= Document section =
▽
Virtual private networks are a ubiquitous tool in the business world, yet most organisations have no clear idea of their associated costs. Many believe expense stops with the purchase of a VPN appliance, but in reality there are many other factors to consider.
Part of the problem of accurately assessing VPN costs lies in the fundamental task that they were designed to perform –connecting authorised users to well-guarded networks in order to access the private, internal applications housed there.
There are a number of issues associated with that task. The first is getting the user to the data centre that will offer the best performance. If your enterprise is operating at scale, that usually means regionally dispersed data centres, but what if a data centre goes down or becomes overloaded? That requires a global server load balancer (GSLB). One could argue that the need for a GSLB is not only due to the VPN, but they certainly front the large deployments required for VPN access.
Also, the biggest issue with VPNs stems from the fact that, just like any other Internet-facing device, they must be listening for an inbound request which opens up a host of security issues. Just like any other outward-facing device, the VPN is vulnerable to Distributed Denial of Service (DDoS) attacks, so many security-minded enterprises place DDoS protection in front of the VPN.
△
= Information given =
▽
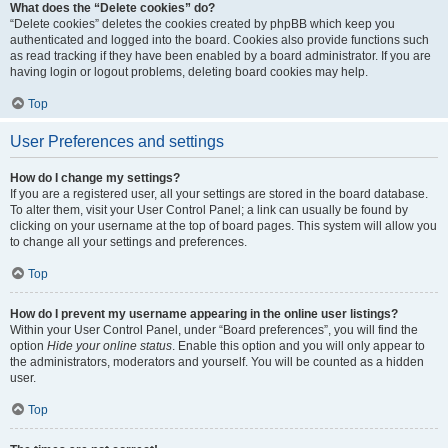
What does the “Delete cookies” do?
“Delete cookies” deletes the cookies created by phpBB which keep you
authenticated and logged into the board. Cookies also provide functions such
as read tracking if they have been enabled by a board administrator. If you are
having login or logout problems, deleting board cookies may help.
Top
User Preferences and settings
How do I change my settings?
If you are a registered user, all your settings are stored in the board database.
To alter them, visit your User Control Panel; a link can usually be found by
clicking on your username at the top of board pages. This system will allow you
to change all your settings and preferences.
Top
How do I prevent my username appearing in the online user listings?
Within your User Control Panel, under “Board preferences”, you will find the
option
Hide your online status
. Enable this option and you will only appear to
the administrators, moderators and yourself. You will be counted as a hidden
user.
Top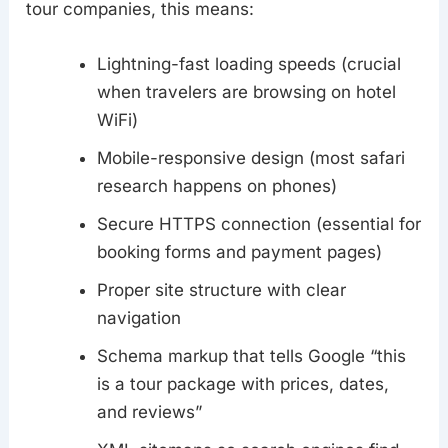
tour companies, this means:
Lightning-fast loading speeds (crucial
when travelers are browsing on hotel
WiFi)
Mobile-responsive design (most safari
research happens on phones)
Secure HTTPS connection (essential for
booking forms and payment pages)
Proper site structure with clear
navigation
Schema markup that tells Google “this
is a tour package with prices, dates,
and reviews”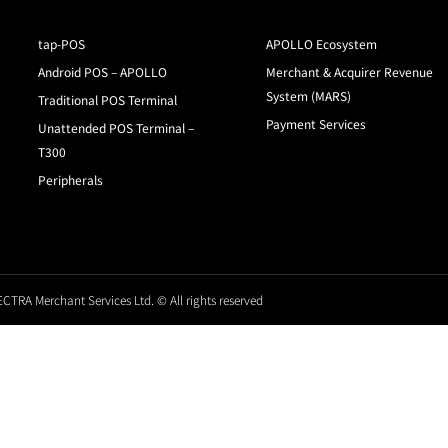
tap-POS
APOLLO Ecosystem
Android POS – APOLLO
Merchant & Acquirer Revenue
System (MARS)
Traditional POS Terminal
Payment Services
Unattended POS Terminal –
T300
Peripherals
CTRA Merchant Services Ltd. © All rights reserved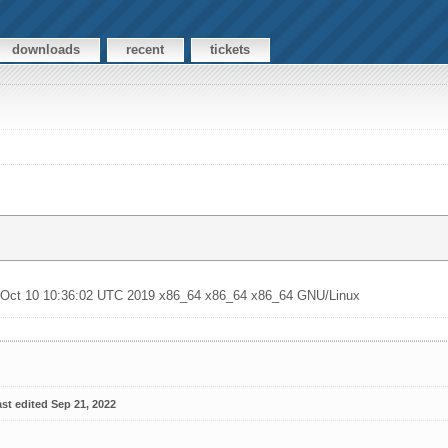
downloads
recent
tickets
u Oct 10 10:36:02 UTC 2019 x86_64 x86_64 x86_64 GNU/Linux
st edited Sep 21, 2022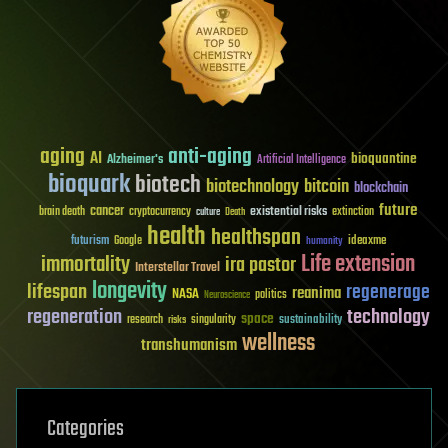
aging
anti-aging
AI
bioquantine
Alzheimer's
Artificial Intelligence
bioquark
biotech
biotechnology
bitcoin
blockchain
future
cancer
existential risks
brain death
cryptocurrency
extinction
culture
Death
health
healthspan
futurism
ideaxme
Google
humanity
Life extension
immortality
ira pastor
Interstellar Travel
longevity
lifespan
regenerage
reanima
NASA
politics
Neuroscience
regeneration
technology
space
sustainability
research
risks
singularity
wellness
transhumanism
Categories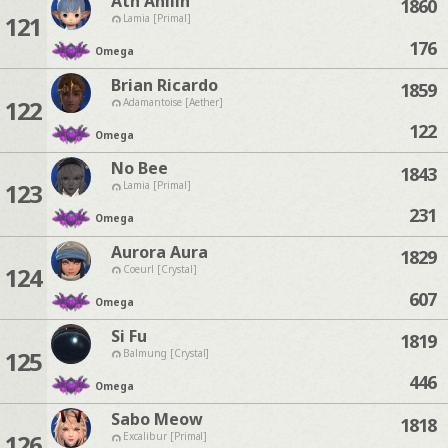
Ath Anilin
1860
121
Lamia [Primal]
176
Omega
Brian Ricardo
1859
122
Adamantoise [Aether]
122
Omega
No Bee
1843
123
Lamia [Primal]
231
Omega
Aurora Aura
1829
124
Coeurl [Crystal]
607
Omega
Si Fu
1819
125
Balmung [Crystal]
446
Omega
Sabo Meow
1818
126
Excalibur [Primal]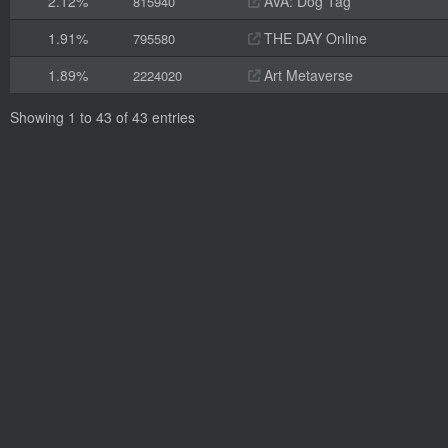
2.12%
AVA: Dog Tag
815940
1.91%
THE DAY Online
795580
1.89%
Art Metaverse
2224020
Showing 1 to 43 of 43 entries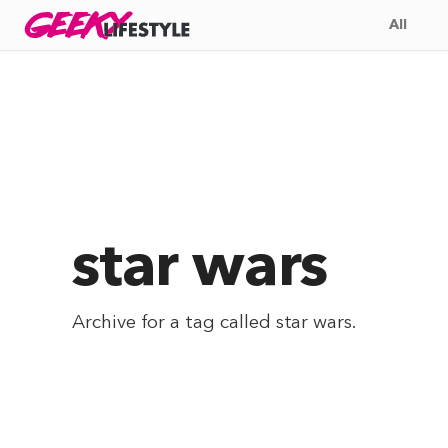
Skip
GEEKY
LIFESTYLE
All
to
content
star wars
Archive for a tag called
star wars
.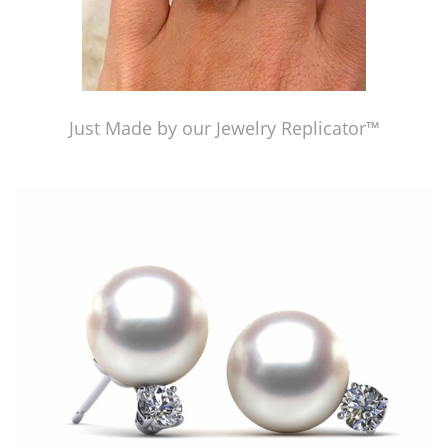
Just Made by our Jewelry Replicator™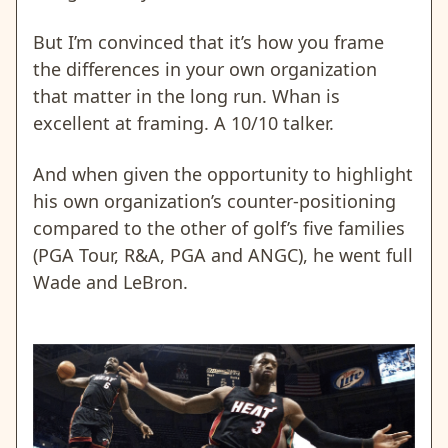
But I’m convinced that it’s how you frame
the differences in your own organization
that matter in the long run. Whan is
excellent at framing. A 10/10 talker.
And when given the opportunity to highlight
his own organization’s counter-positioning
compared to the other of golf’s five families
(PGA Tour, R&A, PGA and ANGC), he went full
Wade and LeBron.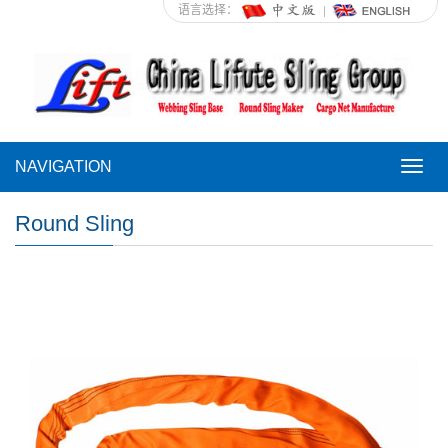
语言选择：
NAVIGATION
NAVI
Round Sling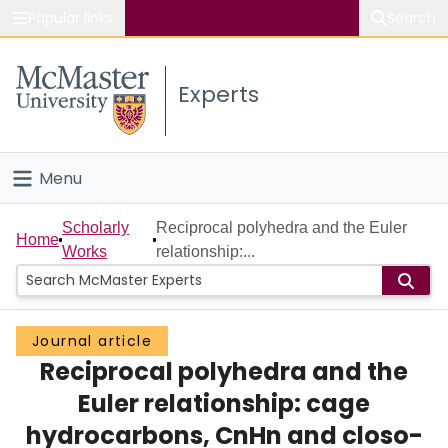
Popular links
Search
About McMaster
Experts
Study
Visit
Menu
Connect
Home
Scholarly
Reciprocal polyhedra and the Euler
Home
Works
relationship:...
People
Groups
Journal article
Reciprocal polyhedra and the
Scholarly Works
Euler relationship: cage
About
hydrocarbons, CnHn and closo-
△
= Directions =
a - Could you return the part of the VPN cost passage that opens with the words containing "Also, the biggest" and closes with "of the VPN.", copied word for word?
b - Could you resume the passage on VPN costs from the point where it stops?

= Results in order =
a -
Also, the biggest issue with VPNs stems from the fact that, just like any other Internet-facing device, they must be listening for an inbound request which opens up a host of security issues. Just like any other outward-facing device, the VPN is vulnerable to Distributed Denial of Service (DDoS) attacks, so many security-minded enterprises place DDoS protection in front of the VPN.

b -
Another issue is firewalls. Many enterprises sandwich their VPN between external firewalls, which take all the traffic from the internet, and an internal firewall to manage access control lists. Then the enterprise may employ another set of load balancers for the resources themselves.
Not only is the price tag high for this stack of devices, there are additional considerations that must be thought through. Just like any stack of disparate appliances, each device views the world through the lens of its specific purpose. That can make service chaining extremely difficult. Also, each data centre must be synched with all the others, multiplying the effort required to maintain a consistent user experience. And the problems only grow as your applications move to the cloud.
There are costs outside the data centre as well. The operating costs for deploying and maintaining VPNs, as well as parts of the components in front of and behind them in the stack, can be considerable. Managing the access control lists in the firewalls, for example, has been difficult enough to keep enterprises from realising the goal of network segmentation, despite acknowledging the need to do so.
There are also challenges on the client side. In fact, much of the move from IPsec to SSL-based VPNs almost 20 years ago was driven by the difficulties that end users faced in installing and operating VPN clients. Not only was there downtime associated with getting users up and running, but there was a very real price tag for the associated helpdesk costs. SSL VPNs solved some problems, but many enterprises have returned to a failover IPsec model to ensure application connectivity.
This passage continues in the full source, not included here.